Так говорил Алленди, хотя потом я с трудом вспомнила его речи и воспроизвожу их лишь приблизительно. Как же я была поглощена осознанием, что теряю бесчисленное количество комплексов, освобождаюсь от них! Голос Алленди был так мягок, в нем звучало столько сострадания. Он еще не успел договорить, а я уже рыдала. Моя благодарность была безгранична, мне хотелось сказать, что я преклоняюсь перед ним, и я сказала. Алленди подождал, пока я успокоюсь, а потом осторожно спросил:
— Я не сказал вам ничего обидного?
Хочу на этих последних страницах описать вчерашнюю радость. Ливень поцелуев Генри. Толчки его плоти, когда я изогнулась всем телом, чтобы он смог глубже войти в меня. Если бы ему сегодня пришлось выбирать между мной и Джун, он говорит, что отверг бы ее. Генри уверяет, что легко может себе представить, будто мы поженились и счастливо живем вместе.
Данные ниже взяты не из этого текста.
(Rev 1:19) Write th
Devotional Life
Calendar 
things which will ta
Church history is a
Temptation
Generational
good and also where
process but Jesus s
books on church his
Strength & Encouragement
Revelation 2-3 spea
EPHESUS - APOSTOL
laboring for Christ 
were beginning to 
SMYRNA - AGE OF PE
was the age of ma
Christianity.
— Нет, — говорю я полушутя-полусерьезно, — Джун у тебя единственная. А я делаю тебя больше и сильнее — для нее.
Смешно, но это правда, у меня нет выбора.
— Ты скромничаешь, Анаис. Ты еще не осознала, что смогла дать мне. Джун может затмить другая женщина. То, что дает мне Джун, я способен забыть с любовницей. Но ты… У меня могла бы быть после тебя тысяча женщин, и все они вместе не затмили бы тебя!
Я слушаю Генри. У него прекрасное настроение, и, хотя он, конечно, преувеличивает, мне очень приятно. Да, в этот момент я понимаю неповторимость и Джун, и свою собственную. На меня нисходят покой и умиротворение. Я всматриваюсь в свое отражение в глазах Генри, и… что я вижу? Молодую женщину, которая ведет дневник, рассказывает истории братьям, много плачет без причины, пишет стихи, женщину, с которой можно поговорить.
Июнь
Вчера вечером мы с Генри пошли в кино. Когда события в фильме приняли трагический оборот, он крепко сжал мою руку. Мы как будто делились друг с другом восприятием картины. В такси, по дороге на встречу с Хьюго, мы целовались. Я не могла оторваться от Генри, просто потеряла голову. Я поехала с ним в Клиши. Он так проник в мое тело и сознание, что когда я вернулась в Лувесьенн и заснула рядом с Хьюго, мне продолжало казаться, что я лежу в объятиях Генри. Всю ночь рядом со мной был Генри. Во сне я обвивалась вокруг него, а наутро обнаружила, что лежу, тесно прижавшись к Хьюго, и мне потребовалось довольно много времени, чтобы понять, что это не Генри. Хьюго думает, что этой ночью я была такой нежной и ласковой с ним, но я любила и целовала Генри.